Big Data & Analytics
Big data & Analytics is the use of advanced computing technologies on huge data sets to discover valuable correlations, patterns, trends, and preferences for companies to make better decisions. In Industry 4.0, big data analytics plays a role in a few areas including in smart factories, where sensor data from production machinery is analyzed to predict when maintenance and repair operations will be needed. Through application of it, manufacturers experience production efficiency, understand their real-time data with self-service systems, predictive maintenance optimization, and production management automation.
How do businesses use big data analytics?
Businesses use big data analytics to improve business decisions by understand patterns and picking up on trends from huge amounts of customer data.
How is big data analytics used in Industry 4.0?
Manufacturers use big data analytics in the same way as most other commercial entities except with a narrower focus. They collect huge amounts of data from smart sensors through cloud computing and IIoT platforms that allow them to uncover patterns that help them improve the efficiency of supply chain management.
Big data analytics can help them discover hidden variables causing bottlenecks in production that they didn’t even know existed. After identifying the source of the problem, manufacturers use targeted data analytics to better understand the underlying cause of bottleneck variables. This helps manufacturers improve output while reducing cost and eliminating waste.
Production efficiency and assets are everything the manufacturing industry. The manufacturers’ ability to maintain their means of production and keep schedules tight and on track can mean the difference between a good reputation and a bad one. Big data analytics reduces breakdowns and unscheduled downtime by about 25 percent.
Big data analytics is crucial to real-time performance, supply chain optimization, price optimization, fault prediction, product development, and smart factory design.
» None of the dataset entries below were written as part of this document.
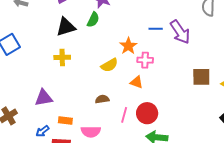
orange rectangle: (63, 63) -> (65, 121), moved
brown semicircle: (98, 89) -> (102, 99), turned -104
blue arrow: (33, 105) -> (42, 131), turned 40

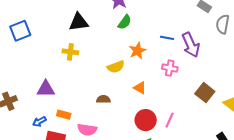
green semicircle: (93, 20) -> (125, 22), moved
pink cross: (145, 60) -> (170, 68), moved
brown square: (201, 77) -> (205, 93), turned 30
pink line: (124, 115) -> (170, 120), moved

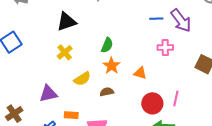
green semicircle: (125, 22) -> (107, 45), moved
orange star: (137, 51) -> (112, 66), moved
yellow cross: (70, 52) -> (65, 52), turned -35
yellow semicircle: (116, 67) -> (82, 79), moved

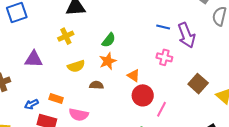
purple triangle: (48, 94) -> (34, 59), moved
red circle: (152, 103) -> (143, 95), moved

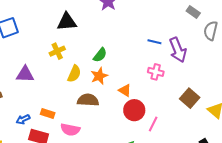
yellow semicircle: (76, 66) -> (74, 74), moved, turned -48
brown semicircle: (96, 85) -> (88, 100), size x1.5

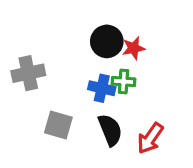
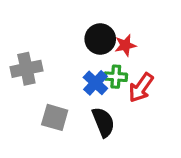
blue cross: (102, 88) -> (95, 83), turned 30
red arrow: (150, 138) -> (141, 88), moved

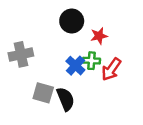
black circle: (100, 39) -> (72, 21), moved
black semicircle: (103, 122) -> (66, 99), moved

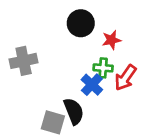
blue cross: (75, 66) -> (92, 85), moved
gray square: (43, 93) -> (53, 122), moved

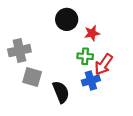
blue cross: (92, 85) -> (91, 80), moved, turned 30
gray square: (53, 122) -> (32, 77), moved

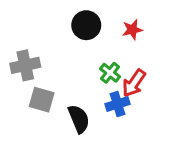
red star: (92, 33) -> (132, 30), moved
green cross: (85, 56) -> (110, 73), turned 35

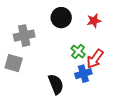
gray cross: (25, 65) -> (24, 36), moved
gray square: (42, 100) -> (14, 63), moved

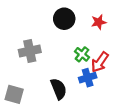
gray cross: (24, 36) -> (30, 51), moved
gray square: (14, 63) -> (14, 94), moved

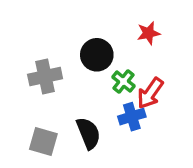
black circle: (64, 19) -> (97, 55), moved
gray square: (14, 94) -> (43, 142), moved

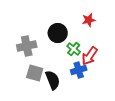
gray square: (43, 142) -> (35, 73), moved

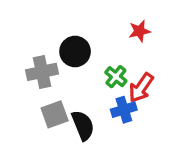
black circle: (58, 33) -> (75, 51), moved
gray square: (35, 73) -> (55, 114), turned -36

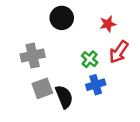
black circle: (75, 51) -> (62, 18), moved
red arrow: (141, 88) -> (119, 52), moved

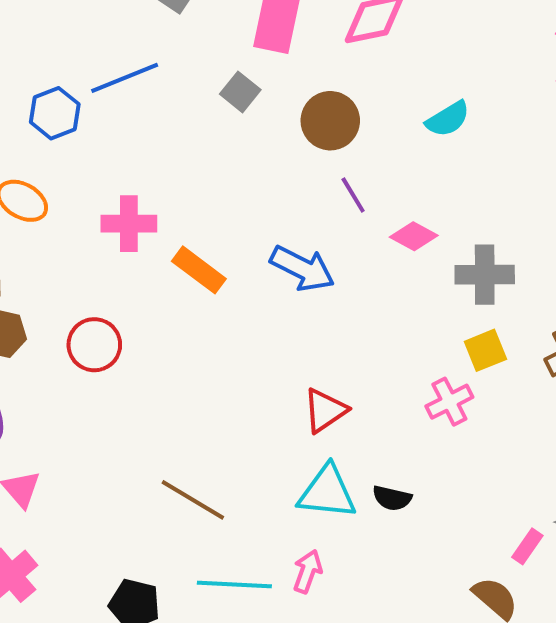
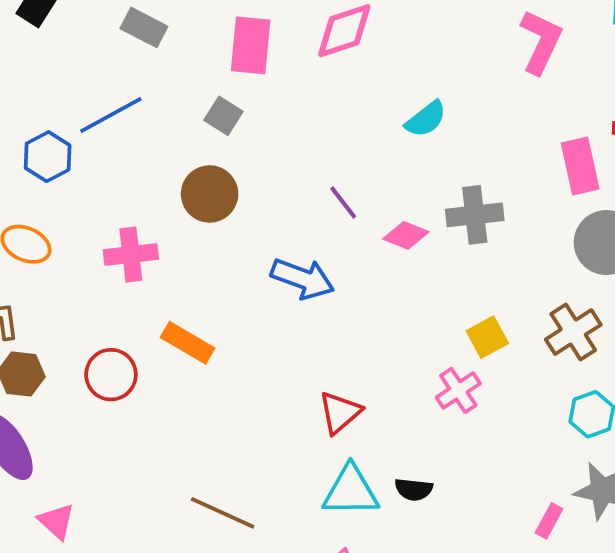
brown circle: (330, 121) -> (210, 194), moved
orange rectangle: (199, 270) -> (188, 343), moved
gray cross: (485, 275) -> (475, 215), moved

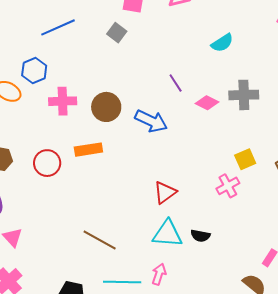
blue hexagon: (48, 157) -> (34, 71), moved
brown circle: (210, 194) -> (106, 107), moved
orange rectangle: (188, 343) -> (88, 150), turned -44

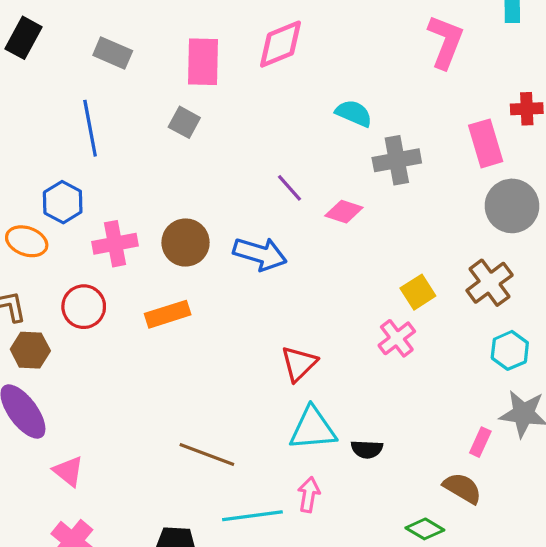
blue line: (58, 27) -> (90, 128), turned -68
cyan semicircle: (222, 43) -> (354, 113), turned -115
gray cross: (244, 95) -> (397, 160), moved
red circle: (47, 163) -> (84, 307), moved
black semicircle: (200, 236) -> (367, 449), moved

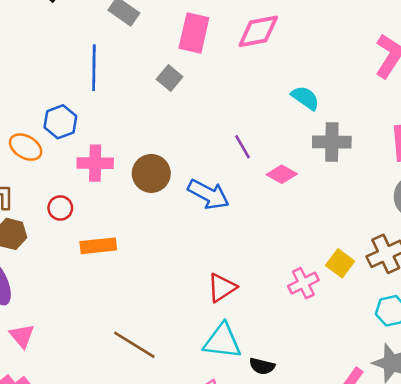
yellow square: (418, 292) -> (340, 263), moved, turned -32
red circle: (84, 307) -> (60, 208), size x0.7
orange rectangle: (168, 314) -> (98, 246), moved

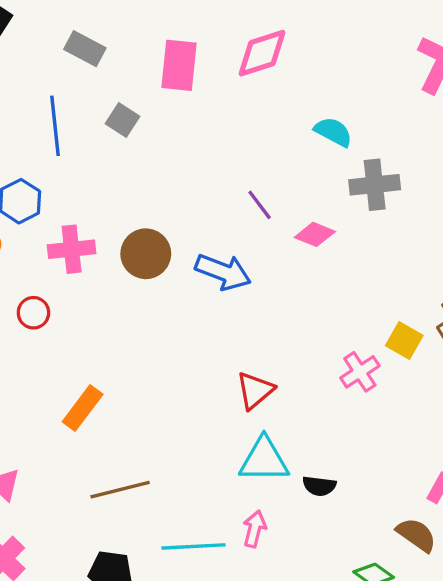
gray square: (170, 78) -> (123, 120), moved
orange rectangle: (98, 246) -> (83, 408), moved, turned -40
brown line: (134, 345) -> (120, 490), moved, turned -39

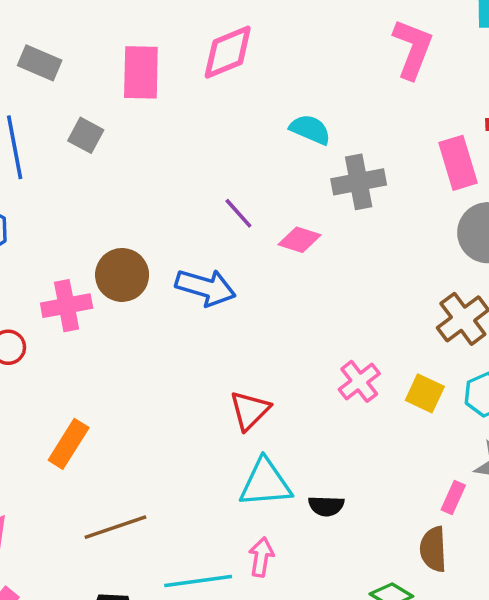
pink cross: (72, 249) -> (67, 306), moved
yellow square: (404, 341) -> (425, 393), moved
brown semicircle: (416, 535) -> (433, 549), turned -123

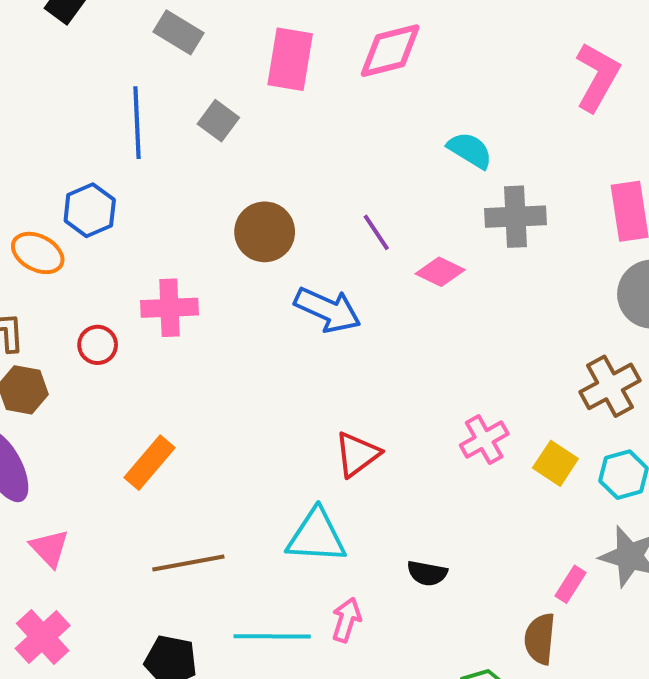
brown circle: (122, 275) -> (265, 232), moved
cyan triangle: (265, 483) -> (316, 536), moved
Big Data Analytics through Self-Service Systems
Adopting self-service analytics in engineering can help consolidate large bulks of big data from production plants. For example, global chip-maker Intel has smart factory equipment that sends real-time data into a big data analytics system. The self-service system then breaks down the real-time data and finds patterns, detects faults, and creates visualization for key decision makers.
Big Data Analytics and Predictive Maintenance
Engineers use big data analytics output generated from the system to make decisions. With this information, they prioritize changes and actions to be taken to avoid unscheduled downtime or equipment malfunction.
Big data analytics is synonymous with predictive maintenance and in Intel’s case, reduces reaction time drastically. Without big data analytics, reaction time is about 4 hours. With it, that number is cut down to 30 seconds. The savings were huge, estimated figures were $100 million in savings.
Automate Production Management with Big Data Analytics
Another way big data analytics is used by manufacturers is to automate production management. This implies reducing the amount of human input and action needed in a manufacturing facility. It works by analyzing historical data of a production process, coupling it with real-time information of that particular production process, and automating physical changes to equipment using actuators and advanced robotics that are connected to control software. The control software takes inferences made from big data analytics and sends out targeted commands to these actuators and robots that will physically alter settings on equipment and machinery without any human intervention whatsoever.